# **Spline Regression**

Spline regression is a non-linear regression which is used to try and overcome the difficulties of linear and polynomial regression algorithms. 

In spline regression, the dataset is divided into bins. Each bin of the data is then made to fit with separate models. The points where the data is divided are called knots. Since there are separate functions that fit the bins, each function is called piecewise step functions. 

To read about it more, please refer this [story](https://analyticsindiamag.com/hands-on-guide-to-spline-regression/).

## **Implementation**

We will implement polynomial spline regression on a simple Boston housing dataset. This data is most commonly used in case of linear regression but we will use cubic spline regression on it. The dataset contains information about the house prices in Boston and the features are the factors affecting the price of the house.

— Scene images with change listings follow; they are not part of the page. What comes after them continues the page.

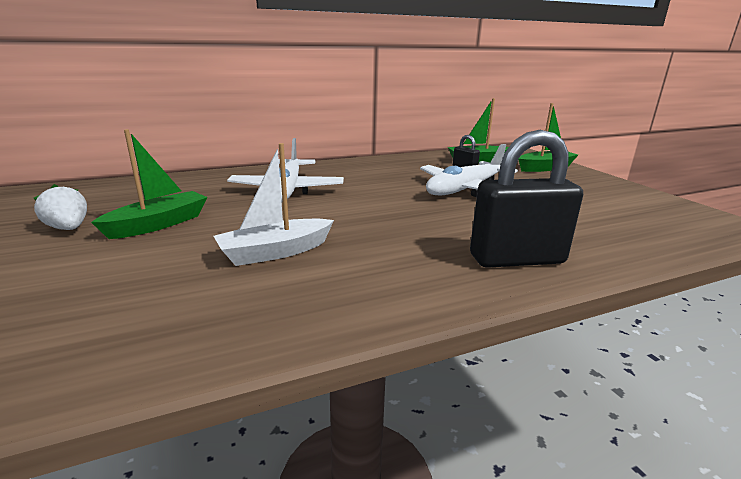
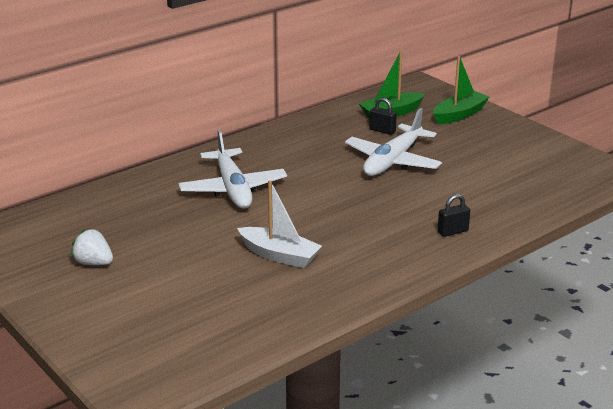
camera: 15 degrees left, 5 degrees up
(158, 224) = (162, 246): green boat -> none
(275, 252) = (279, 255): white boat -> white boat turned 105 degrees counterclockwise
(517, 259) = (452, 231): black padlock -> black padlock, size x0.46

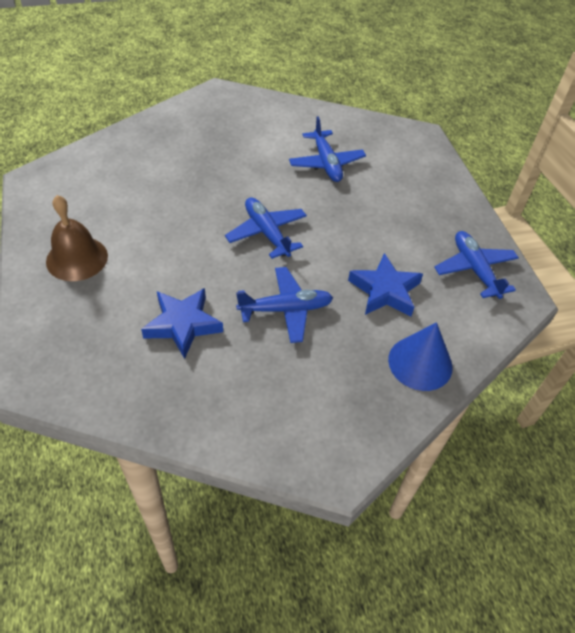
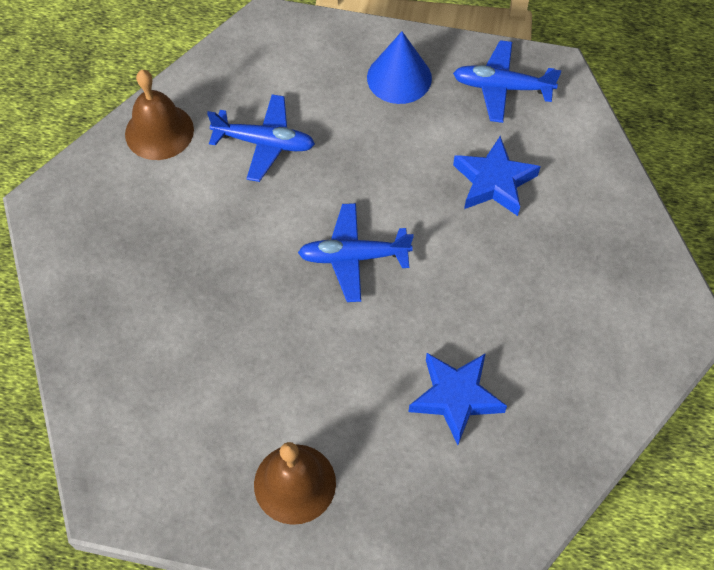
camera: 60 degrees left, 10 degrees up
(286, 309) = (478, 286): blue plane -> none
(300, 117) = (159, 131): none -> brown bell
(420, 363) = (597, 197): blue cone -> blue cone (399, 77)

We will load the dataset now. 

In [None]:
!python -m pip install pip --upgrade --user -q 
!python -m pip install numpy pandas seaborn matplotlib scipy statsmodels sklearn --user -q

In [None]:
import IPython
IPython.Application.instance().kernel.do_shutdown(True)

In [None]:
import pandas as pd
from patsy import dmatrix
import statsmodels.api as sm
import numpy as np
import matplotlib.pyplot as plt
dataset=pd.read_csv('https://raw.githubusercontent.com/selva86/datasets/master/BostonHousing.csv')
dataset

Let us now plot the graph of age and the prices that are indicated as medv in the dataset and check how it looks. 

In [None]:
plt.scatter(dataset['age'], dataset['medv'])

Clearly, there is no linear relationship between these points. So we will use spline regression as follows:

### **Cube and natural spline**

In [None]:
spline_cube = dmatrix('bs(x, knots=(20,30,40,50))', {'x': dataset['age']})
spline_fit = sm.GLM(dataset['medv'], spline_cube).fit()
natural_spline = dmatrix('cr(x, knots=(20,30,40,50))', {'x': dataset['age']})
spline_natural = sm.GLM(dataset['medv'], natural_spline).fit()

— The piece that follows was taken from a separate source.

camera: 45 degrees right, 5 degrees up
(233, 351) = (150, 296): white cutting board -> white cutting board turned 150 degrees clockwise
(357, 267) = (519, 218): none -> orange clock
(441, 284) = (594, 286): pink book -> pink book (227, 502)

### **Creating linspaces**

Next, we will create linspaces from the dataset based on minimum and maximum values. Then, we will use this linspace to make the prediction on the above model.

In [None]:
range = np.linspace(dataset['age'].min(), dataset['age'].max(), 50)
cubic_line = spline_fit.predict(dmatrix('bs(range, knots=(20,30,40,50))', {'range': range}))
line_natural = spline_natural.predict(dmatrix('cr(range, knots=(20,30,40,50))', {'range': range}))

### **Plot the graph**

Finally, after the predictions are made it is time to plot the spline regression graphs and check how the model has fit on the bins. 

In [None]:
plt.plot(range, cubic_line, color='r', label='Cubic spline')
plt.plot(range, line_natural, color='g', label='Natural spline')
plt.legend()
plt.scatter(dataset['age'], dataset['medv'])
plt.xlabel('age')
plt.ylabel('medv')
plt.show()

As you can see, the bins at 20 and 30 vary slightly more and the bins at 40 and 50 also fit differently. This is because different models are fit on the different bins of the data. But it is efficient since most points are being covered by the model.